At this point, it’s standard to mention that some careers, dazzling from debut to age 25, taper off and fade after 30.

It’s getting very hard to apply that disclaimer to Soto. Aside from injury — by baseball or life — it’s hard to find a hitter at Soto’s level who didn’t maintain or else improve.

Since he arrived, I’ve tried to remind myself that the reason Soto pops up so high on so many all-time lists of great young players is that he had the good fortune to pile up stats before reaching age 21. To get a clearer view, let’s look at career stats through age 25 — especially numbers like OPS and wRC+ (weighted runs created plus) that show per-game production, not just raw totals.

I ran my finger down the list of “best OPS” through age 25 since 1900 and, yes, there they were — Williams and Babe Ruth at No. 1 and No. 2. No Soto in sight, but here are Mantle (No. 10), Trout (No. 14), then Mays, Ott and Shoeless Joe Jackson at No. 19-20-21.

Then I jumped. At No. 22 was Soto. And he hasn’t even had the chance to get better for the next five years and move up? At .958, he’s ahead of A-Rod, Frank Robinson and a scadzillion Hall of Famers.

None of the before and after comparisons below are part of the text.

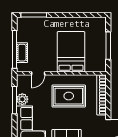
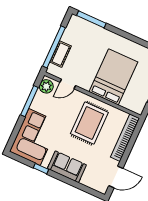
rug: (69, 96) -> (89, 123), turned 90
plant: (22, 99) -> (46, 86), moved

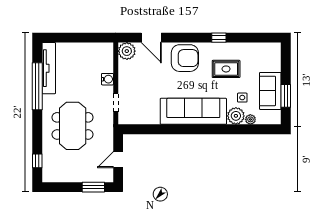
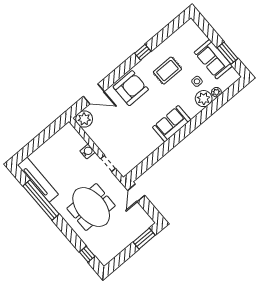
sofa: (193, 111) -> (172, 124), width x0.54, depth x0.79
door: (118, 160) -> (136, 193), moved

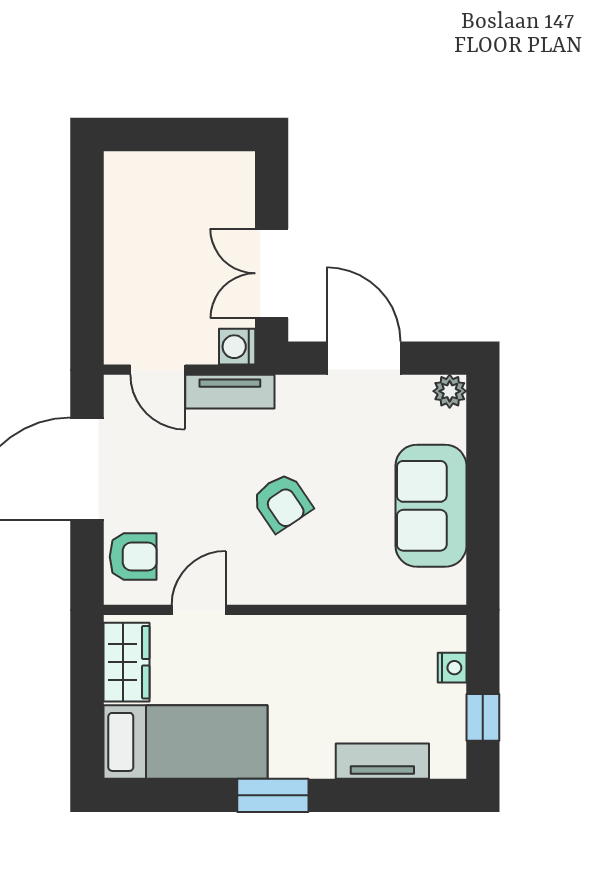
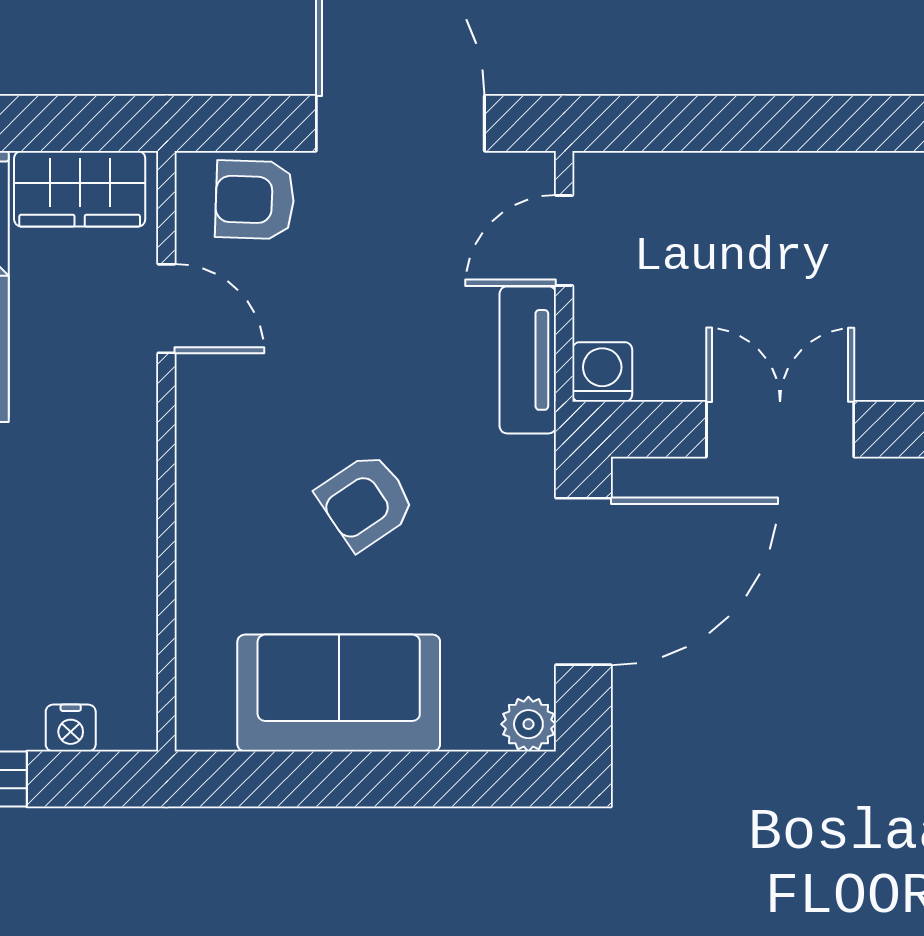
double door: (272, 273) -> (780, 429), moved
door: (364, 358) -> (583, 581), width x1.36
armchair: (282, 502) -> (366, 501), moved
armchair: (133, 557) -> (255, 200), turned 92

If you want a most-favored stat by advanced metrics, among all players through age 25 with 1,000 at-bats, Soto ranks 32nd in wRC+, just behind Stan Musial.

Nobody stays as hot as Soto is now. That’s not the point. However, it’s the torrid streaks, the weeks that hint at legend, which tip us off to players who may still be traveling the high mountain road from better-than-we-could-expect to almost-better-than-we-can-imagine.

All things considered in this housebound, hope-hindered year, we appreciate getting to go along for the ride, for as long as it lasts.